Maj. Vincent Ciuccoli’s warning couldn’t have possibly prepared the new officer candidates for what they were about to endure. The commander of Charlie Company had worked with his staff to coordinate every step of the controlled mayhem that is “pick-up.”

And while the would-be officers had done whatever research they could to get a glimpse of what this day would bring, there’s no way to truly know until you’ve actually gone through it.

The instructors want it to be a surprise. And for the men and women of Officer Candidates Course Class 186, it was.

At Ciuccoli’s orders, the sergeant instructors — the Officer Candidates School equivalent of the enlisted Marine’s drill instructor — descend upon the candidates like hungry wolves, barking orders in staccato bursts, howling at the candidates to exit the stiflingly hot classroom at Marine Corps Base Quantico, Va.

The screech of metal chairs scraping against the room’s aged concrete floor competes with the eye-popping shouts of the instructors and the bewildered candidates shuffle to the door.

“Get outside! Get outside now!”

More than 250 candidates squeeze through the small, single door, each fighting not to be the last one out. You definitely don’t want to be caught dawdling. Get into a sergeant instructor’s sights on this day, and you’re doomed.

‘Don’t eyeball me!’

Pick-up is intended to be a test of a candidate’s ability to handle the high stress of leading Marines.

In the madness of that first day, instructors aim to show the class how tough it can be to think while your senses are overloaded. Try making your bed (a “rack” in Marine-speak) in 10 seconds or less, as the sweat pours off your forehead and you try to make the most of the briefest of explanations of how it’s supposed to look.

No one ever gets it right. No one ever has enough time.

“Simple tasks become almost impossible,” Victor Sosa, a 28-year-old candidate from Omaha, Neb., recalled. “Just opening up an ALICE pack and getting out a notebook with a gunnery sergeant screaming in your ear and sweat beading down your face takes two to three times longer than if you stopped and calmly took it out with no pressure on you.”

As the candidates “fast walk” to the parade deck just outside their barracks, the sergeant instructors — all former enlisted drill instructors — are already beginning to get hoarse. One sounds like a frog, another can only blurt out a sort of high-pitched whine.

But the candidates can sure hear them loud and clear: It’s “contraband check” time.

Each candidate is ordered into the squad bay to gather up every piece of gear they brought with them or were issued when they arrived.

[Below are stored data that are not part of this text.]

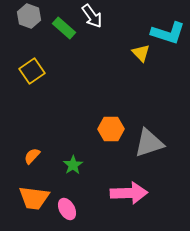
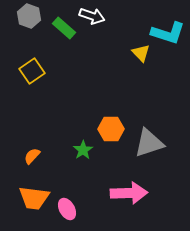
white arrow: rotated 35 degrees counterclockwise
green star: moved 10 px right, 15 px up
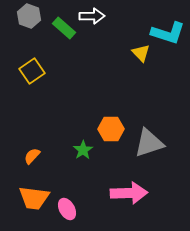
white arrow: rotated 20 degrees counterclockwise
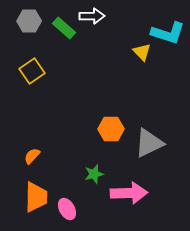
gray hexagon: moved 5 px down; rotated 20 degrees counterclockwise
yellow triangle: moved 1 px right, 1 px up
gray triangle: rotated 8 degrees counterclockwise
green star: moved 11 px right, 24 px down; rotated 18 degrees clockwise
orange trapezoid: moved 2 px right, 1 px up; rotated 96 degrees counterclockwise
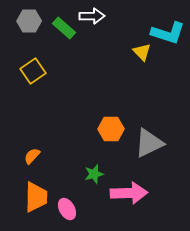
yellow square: moved 1 px right
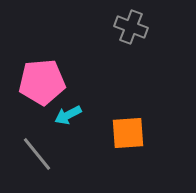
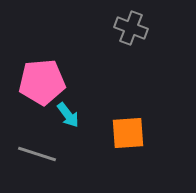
gray cross: moved 1 px down
cyan arrow: rotated 100 degrees counterclockwise
gray line: rotated 33 degrees counterclockwise
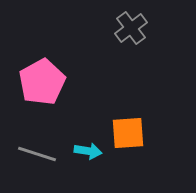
gray cross: rotated 32 degrees clockwise
pink pentagon: rotated 24 degrees counterclockwise
cyan arrow: moved 20 px right, 36 px down; rotated 44 degrees counterclockwise
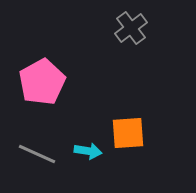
gray line: rotated 6 degrees clockwise
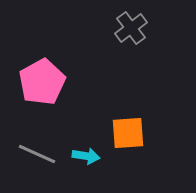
cyan arrow: moved 2 px left, 5 px down
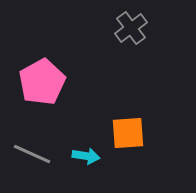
gray line: moved 5 px left
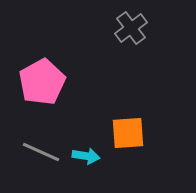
gray line: moved 9 px right, 2 px up
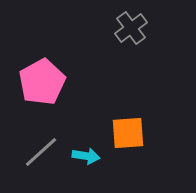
gray line: rotated 66 degrees counterclockwise
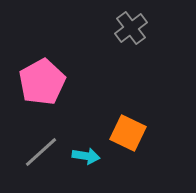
orange square: rotated 30 degrees clockwise
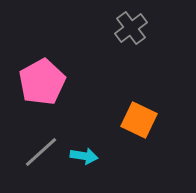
orange square: moved 11 px right, 13 px up
cyan arrow: moved 2 px left
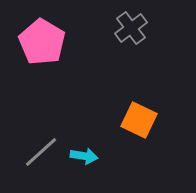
pink pentagon: moved 40 px up; rotated 12 degrees counterclockwise
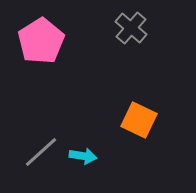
gray cross: rotated 12 degrees counterclockwise
pink pentagon: moved 1 px left, 1 px up; rotated 9 degrees clockwise
cyan arrow: moved 1 px left
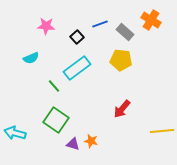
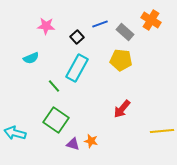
cyan rectangle: rotated 24 degrees counterclockwise
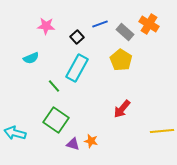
orange cross: moved 2 px left, 4 px down
yellow pentagon: rotated 25 degrees clockwise
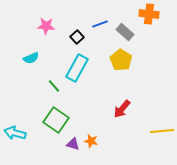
orange cross: moved 10 px up; rotated 24 degrees counterclockwise
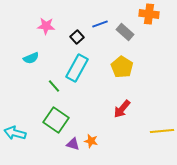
yellow pentagon: moved 1 px right, 7 px down
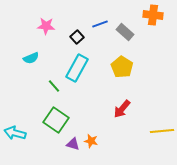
orange cross: moved 4 px right, 1 px down
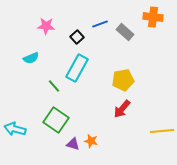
orange cross: moved 2 px down
yellow pentagon: moved 1 px right, 13 px down; rotated 30 degrees clockwise
cyan arrow: moved 4 px up
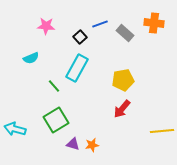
orange cross: moved 1 px right, 6 px down
gray rectangle: moved 1 px down
black square: moved 3 px right
green square: rotated 25 degrees clockwise
orange star: moved 1 px right, 4 px down; rotated 24 degrees counterclockwise
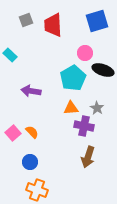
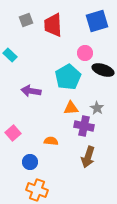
cyan pentagon: moved 5 px left, 1 px up
orange semicircle: moved 19 px right, 9 px down; rotated 40 degrees counterclockwise
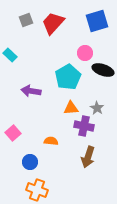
red trapezoid: moved 2 px up; rotated 45 degrees clockwise
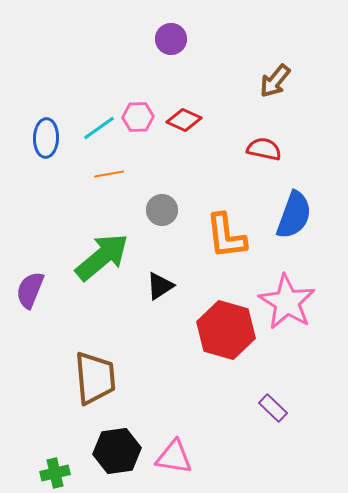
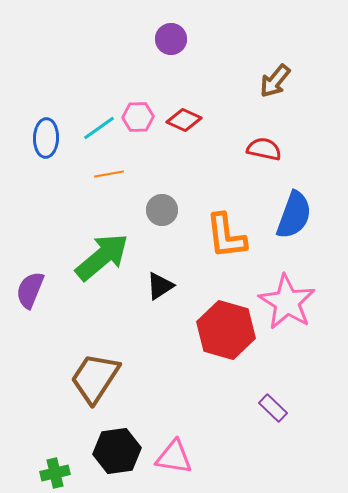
brown trapezoid: rotated 142 degrees counterclockwise
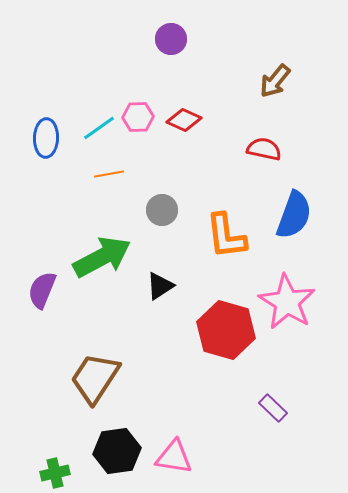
green arrow: rotated 12 degrees clockwise
purple semicircle: moved 12 px right
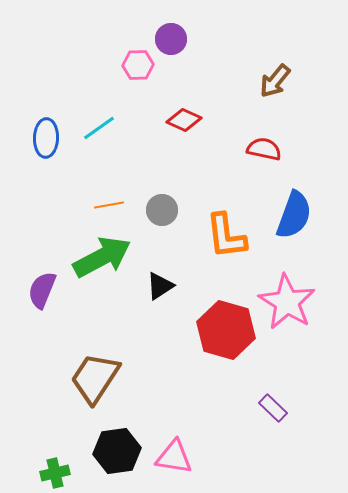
pink hexagon: moved 52 px up
orange line: moved 31 px down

Cell phones, watches and other personal items are catalogued and stored. Web belts, canteens, ponchos and sea bags are accounted for. In the confusion, some candidates drop items or forget them. You can see the terror in their eyes when a flashlight that’s supposed to be there isn’t.

In an instant, the sergeant instructors are on the wayward newbies.

“What do you mean you don’t have your moonbeam?! Where is your moonbeam?!” the hats shout in each ear.

“They’re playing in stereo,” whispers one of the officers watching the chaos.

After contraband check, it’s back into the squad bay, a sea of hot, steamy bodies fumbling through their paces amid the squeak of boots on linoleum floors.

It’s in the squad bay where the real fun begins.

“Don’t eyeball me! Do I look good to you!?” shouts Gunnery Sgt. Ruben Velez, 38, of Buffalo, N.Y., chief instructor for Charlie Company’s 4th Platoon.

“Oh, so it’s ‘Semper-I’ right?! It’s all about me!” another instructor growls.

The trauma continues well into the night.

Fortunately, the stress gradually eases as the candidates get deeper into their education on life as a Marine officer.